Lincoln Highway Days is a very special time for the Nevada community. This year will be extra special for several reasons.
First off, most events will be moving back to their longtime home at the Story County Fairgrounds in Nevada. Second, the Nevada Community Rodeo will be back for its second year since re-emerging with a bang last year. Third, just like that old C.W. McCall song put it, “We got a little convoy.”
If you haven’t heard about it already, the Military Vehicle Preservation Association (MVPA) will be making a stop in Nevada during its 100th Anniversary Convoy across the United States.

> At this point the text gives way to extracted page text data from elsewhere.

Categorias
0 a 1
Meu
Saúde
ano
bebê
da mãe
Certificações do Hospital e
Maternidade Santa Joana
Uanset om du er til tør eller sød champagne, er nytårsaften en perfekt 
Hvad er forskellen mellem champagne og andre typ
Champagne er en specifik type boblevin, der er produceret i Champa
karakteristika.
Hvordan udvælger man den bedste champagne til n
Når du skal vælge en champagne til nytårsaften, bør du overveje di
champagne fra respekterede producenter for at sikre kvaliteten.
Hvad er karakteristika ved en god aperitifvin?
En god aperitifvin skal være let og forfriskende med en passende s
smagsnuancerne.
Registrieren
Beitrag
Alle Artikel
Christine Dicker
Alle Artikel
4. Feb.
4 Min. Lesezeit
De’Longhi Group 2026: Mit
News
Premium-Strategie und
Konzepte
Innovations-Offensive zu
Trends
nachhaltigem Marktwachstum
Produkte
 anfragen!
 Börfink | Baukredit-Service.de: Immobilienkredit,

As luck would have it, the MVPA 100th Anniversary Convoy, from Aug. 10-Sept. 14, perfectly coincided with Nevada’s Lincoln Highway Days celebration. On Saturday, Aug. 24, from 8-9:30 a.m., the military convoy’s up to 70 historic military vehicles will be on display in the Central Elementary School parking lot, before joining in the Lincoln Highway Days parade, and then making their way out of town from the parade route.
If you want to see the historic collection up close, you will have to get up early and do so before the parade.

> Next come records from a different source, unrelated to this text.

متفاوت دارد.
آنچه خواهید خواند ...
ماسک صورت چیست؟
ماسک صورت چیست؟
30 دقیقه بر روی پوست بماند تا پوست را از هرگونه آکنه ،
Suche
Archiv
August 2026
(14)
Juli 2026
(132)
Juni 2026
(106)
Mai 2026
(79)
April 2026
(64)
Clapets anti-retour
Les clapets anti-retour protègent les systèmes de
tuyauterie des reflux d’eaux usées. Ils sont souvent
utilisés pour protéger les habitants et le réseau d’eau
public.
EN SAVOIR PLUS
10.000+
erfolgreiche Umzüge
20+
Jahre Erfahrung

The MVPA convoy is a transcontinental motor convoy of the United States Army along the historic Lincoln Highway. It launches from Washington, D.C., Aug. 11 and is scheduled to arrive in San Francisco 37 days later.

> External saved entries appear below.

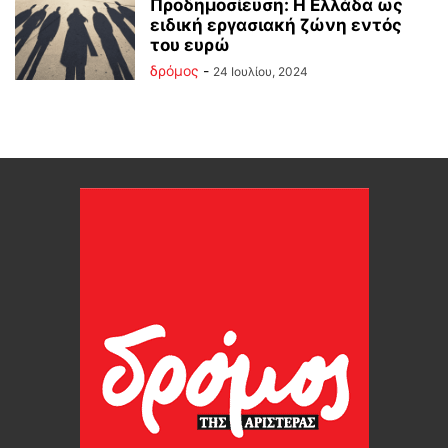
Προδημοσίευση: Η Ελλάδα ως
ειδική εργασιακή ζώνη εντός
του ευρώ
δρόμος
-
24 Ιουλίου, 2024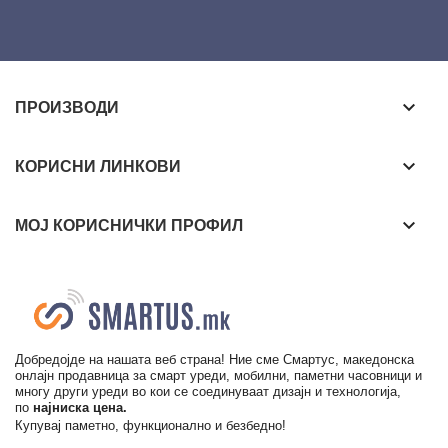
keyboard_arrow_down
ПРОИЗВОДИ
keyboard_arrow_down
КОРИСНИ ЛИНКОВИ
keyboard_arrow_down
МОЈ КОРИСНИЧКИ ПРОФИЛ
Добредојде на нашата веб страна! Ние сме Смартус, македонска
онлајн продавница за смарт уреди, мобилни, паметни часовници и
многу други уреди во кои се соединуваат дизајн и технологија,
по
најниска цена.
Купувај паметно, функционално и безбедно!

According to a press release about the convoy, the vehicle roster for the trip includes cargo trucks through Harley Davidson WLA motorcycles, staff cars and jeeps to later model M913 5-ton cargo trucks.
In 1919, the U.S. Army decided to plan and execute a motor convoy of various vehicles across the country on the newly-formed Lincoln Highway. In general, the route began at the White House in Washington, D.C., and ended at Lincoln Park in San Francisco, Calif. — some 3,250 miles and 62 days later. This would be the first motor transport convoy ever to cross the U.S. It had the following objectives:
1) Put the equipment through as grueling a trial as could be devised.
2) Study how the varying road conditions affected each branch of the service.
3) A transcontinental recruiting drive for the Army.
4) Demonstrate the need for good roads.
5) … and the unwritten objective was … to say “thanks” to the American people for their support during WWI.
That original convoy left Washington, D.C., on July 7 and arrived in San Francisco on Sept. 6. At that time, the Lincoln “Highway” was a series of roads with conditions that ranged from poured concrete to tracks across quicksand, tracks across alkali mud and across bridges that gave way under the weight of these vehicles. The trip was grueling and the daily average was 59 miles per day, about 6 miles per hour.
The original convoy consisted of 81 Army vehicles with 37 officers (including young Lt. Col. Dwight D. Eisenhower) and 258 enlisted men.
The vehicles on the original trek included: 46 trucks, five ambulances, 11 passenger cars, nine motorcycles, one Maxwell caterpillar tractor, two ambulance trailers, four kitchen trailers, one pontoon trailer, one mobile searchlight and the “Militor,” a huge recovery vehicle.
In addition to Nevada, other Iowa towns where the vehicles will actually make stops this year include DeWitt, Cedar Rapids, Marshalltown, Jefferson, Denison and Council Bluffs.